Sen. Jeff Sessions warns that Congress must be careful to ensure the sentencing reductions bills pending before Congress did not boost already rising crime rates and “sign death warrants” for innocent victims.
The Sentencing Reform and Corrections Act (SRCA), which the Alabama Republican opposes, hews to Obama’s anti-law enforcement agenda and could cost an enormous human toll, Sessions said.
“Frankly, this is Obama’s policy. And the attorney general who he’s appointed, Loretta Lynch’s policy, and Eric Holder before her, to basically cut people’s sentences that have been lawfully imposed throughout this country,” Sessions said. “And it’s impacting public safety, in my opinion, and will continue to do so in the future.”
The senator also highlighted the many high-profile cop killings as the Obama administration makes police work more difficult.
“In the last year, we’ve lost 123 police officers, 35 in the first four months of 2016. Violent crimes and murders have increased across the country at alarming rates. Let me just share with my colleagues some of the things we’re seeing in violent crime. Recently, the Major Cities Chiefs of Police Association, a long-established group, called an emergency meeting to deal with the numbers I’m going to share with you today,” he said.

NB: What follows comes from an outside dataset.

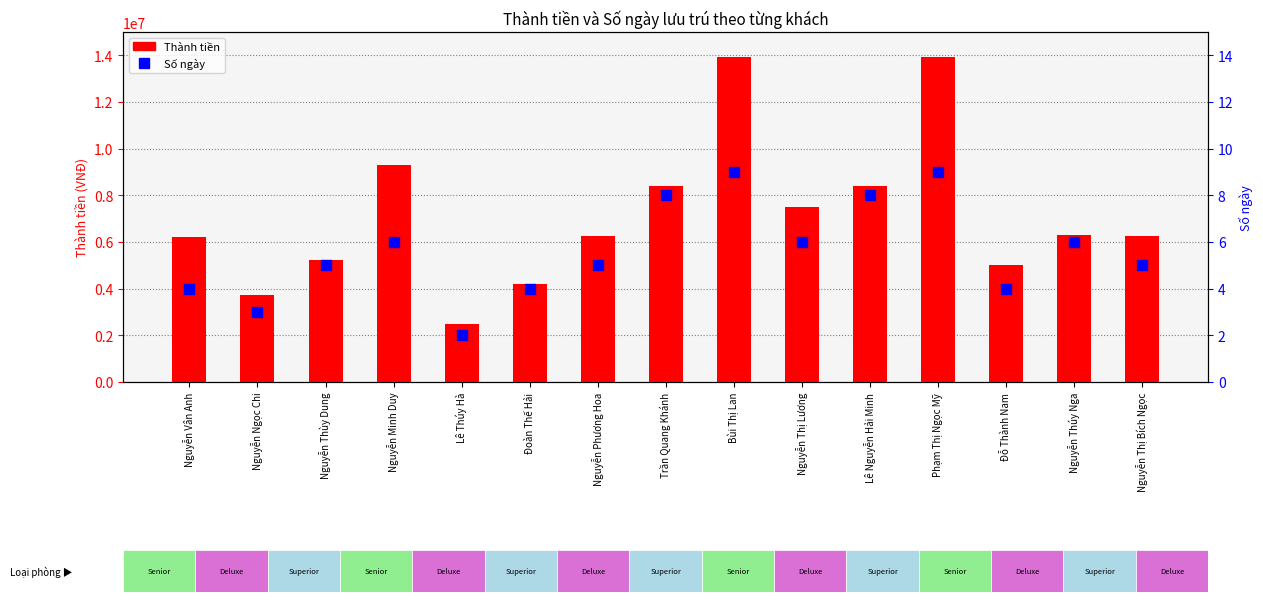

Which series has the largest total across all categories?

Thành tiền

The numbers I will quote represent the percentage increase in total murders in the first quarter of this year, 2016, over the first quarter… of 2015. Las Vegas: 82 percent increase. Dallas, Texas: 73 percent increase. Chicago, 70 percent. Jacksonville, Florida: 67 percent. Newark, New Jersey: 60 percent increase. Miami Dade, 38 percent. Los Angeles, 33 percent. Atlanta, 20 percent, and Baltimore, 10 percent. These are substantial increases in crime.
According to FBI statistics released just this year, the number of violent crimes committed across the country was up in the first half of 2015 compared with the same period of 2014. The number of murders, rapes, assaults, and robberies were up all over the first six months of 2015. There was a 6.2 percent increase in murders. Violent crime across America rose 5.3 percent in large cities and overall, violent crime increase 1.7 percent — an increase that followed two consecutive years of decline.
My judgment is this is a long-term trend. I think we’re going to continue to see this increase. I wish it weren’t so, but I’m afraid it is,” Sessions said, adding that the Major Cities Chiefs Association gathered data to show that the number of homicides increased in over two dozen major U.S. cities in the first quarter of the year.
Sessions also quoted FBI Director James B. Comey’s concerns about the rising tide of crime: “‘I was very worried about it last fall, and I am in many ways more worried, because the numbers are not only going up, they’re continuing to go up in most of those cities faster than they were going up last year. Something is happening. I don’t know what the answer is, but holy cow, do we have a problem.'”
Comey also stated publicly he remembered the “crime wave of the 70’s and 60’s, and how enforcement brought it down dramatically,” Sessions added. “He said we don’t want to forget the lesson we learned previously.”
“Director Comey has also suggested a possible explanation for this spike in violent crime included gang and drug violence. He has also suggested that greater scrutiny of police as they do their duty had possibly changed the way officers and communities interact, something he calls the ‘viral video effect,’ which he believes leads to less aggressive policing,” he said.
“Less aggressive policing leads to more crime and more deaths.”
“When you have 20, 30, 40 percent increases in crime, you’re talking about doubling the crime rate, the murder rate in America in two or three years,” Sessions warned. “After we spent 20 years bringing it down by half. We’ve got to be sure what we’re doing here, colleagues, is smart, and we’re not signing death warrants for thousands of American innocent citizens.”